Недели растянулись в месяцы. Филипп, остыв от ярости, начал понимать всю глубину провала. Его двор был расколот. Армия, любившая Александра за отвагу при Херонее, роптала. Угроза союза Александра с иллирийцами становилась всё реальнее. А главное — без Александра его великий поход на Персию терял свой блеск и часть смысла. Кто возглавит гетайров? Кто станет тем молотом, что он выковал?
Примирение инициировал не Филипп и не Александр. Его организовал хитрый и ловкий Демарат, коринфский дипломат, старый друг семьи. Он отыскал Александра в Иллирии.
— Твоё место не здесь, среди этих горцев, — сказал он, глядя на Александра, повзрослевшего и ожесточившегося за месяцы изгнания. — Твоё место — во главе армии, что идёт на Восток. Филипп — великий царь, он создал эту мощь. Но ты… ты рождён, чтобы вести её дальше, чем он может себе представить.
Он уговорил Александра вернуться. Цена была высока. Филипп примирился с сыном, но Аттал, виновник ссоры, не был наказан — он был слишком важен для кампании в Азии. Это было не прощение, а перемирие, основанное на холодном политическом расчёте. Олимпиада же осталась в Эпире. Её возвращение было бы взрывоопасным.
Александр вернулся в Пеллу. Он снова сидел рядом с отцом на советах, снова тренировался с гетайрами. Но что-то безвозвратно изменилось. Доверие было мертво. Теперь он смотрел на отца не как на непогрешимого героя, а как на временного союзника, у которого нужно отнять его наследие. А Филипп смотрел на сына и видел уже не орудие, а соперника, чья тень с каждым днём становилась всё длиннее.

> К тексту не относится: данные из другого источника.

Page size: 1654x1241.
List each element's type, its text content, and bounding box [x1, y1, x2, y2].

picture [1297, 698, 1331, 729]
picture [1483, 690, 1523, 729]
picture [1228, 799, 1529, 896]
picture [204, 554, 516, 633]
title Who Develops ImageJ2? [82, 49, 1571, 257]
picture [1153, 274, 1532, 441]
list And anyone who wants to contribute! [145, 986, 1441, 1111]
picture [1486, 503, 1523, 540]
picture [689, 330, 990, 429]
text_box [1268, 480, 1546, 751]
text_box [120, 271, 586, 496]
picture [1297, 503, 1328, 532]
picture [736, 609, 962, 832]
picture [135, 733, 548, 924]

Разлом был залатан, но трещина прошла через самое сердце Македонии. И все, у кого был достаточно острый слух, уже слышали, как из её глубин доносится первый, пока ещё далёкий, грохот надвигающейся катастрофы.
       
       
       Глава 8: Узлы судьбы
Осень 336 года до н.э. висела над Элладой и Азией тяжелым, зловещим плодом, готовым упасть и разбиться, рассыпав семена мировой войны. Мир затаил дыхание, и в этой звенящей тишине разные силы спешно затягивали последние узлы на удавке судьбы.

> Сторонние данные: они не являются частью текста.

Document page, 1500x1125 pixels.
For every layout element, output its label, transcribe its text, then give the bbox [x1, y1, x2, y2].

В Пелле Филипп, подобно кузнецу, не знающему устали, ковал будущее. Его послы сновали по греческим полисам, его интенданты сводили в единые списки контингенты, его инженеры совершенствовали стенобитные машины. Поход, который он готовил, был не похож на все предыдущие. Это была не набеговая экспедиция за добычей и не пограничная война. Это был крестовый поход целой цивилизации, облеченный в железные доспехи македонской военной машины.
Идея панэллинизма, которую он так ловко использовал, была обоюдоострым мечом. Греки, присоединившиеся к Коринфскому союзу, видели в нем не столько гегемона, сколько бульдога, которого спустили с цепи. Афинские ораторы на пирах, за закрытыми дверями, тостом за «здоровье македонского варвара» поднимали кубки с ядом. Они ждали своего часа, мечтая увидеть, как македонская фаланга увязнет в бескрайних просторах Персии, чтобы вонзить нож в спину ослабевшему победителю или добить побежденного. Спарта, гордая и непримиримая, и вовсе отказалась вступать в союз, выжидая и копя силы. Филипп вел на Восток не единый народ, а гремучую смесь из македонской стали и греческой пороховой закваски зависти, страха и надежды.
Именно эта сложность и заставила Хранителей, некогда вложившихся в «македонский проект», прийти к страшному решению. Они собрались в том же храме Посейдона на мысе Сунион, где десятилетия назад был зачат их план.
— Филипп выполнил свою миссию, — сказал старший из них, его голос был сухим и бесстрастным, как скрип свитка. — Он выковал меч. Но теперь этот меч занесен над головой нашего создания. Он может отстранить Александра. Он может предпочесть ему чистокровного македонского наследника от этой Клеопатры. Все наши труды, все наши надежды обратятся в прах.
— Но устранить Филиппа… — другой Хранитель, бывший воин, скептически хмыкнул. — Это все равно что подпилить древко у копья перед самой битвой. Риск колоссальный. Армия может расколоться. Греция восстанет.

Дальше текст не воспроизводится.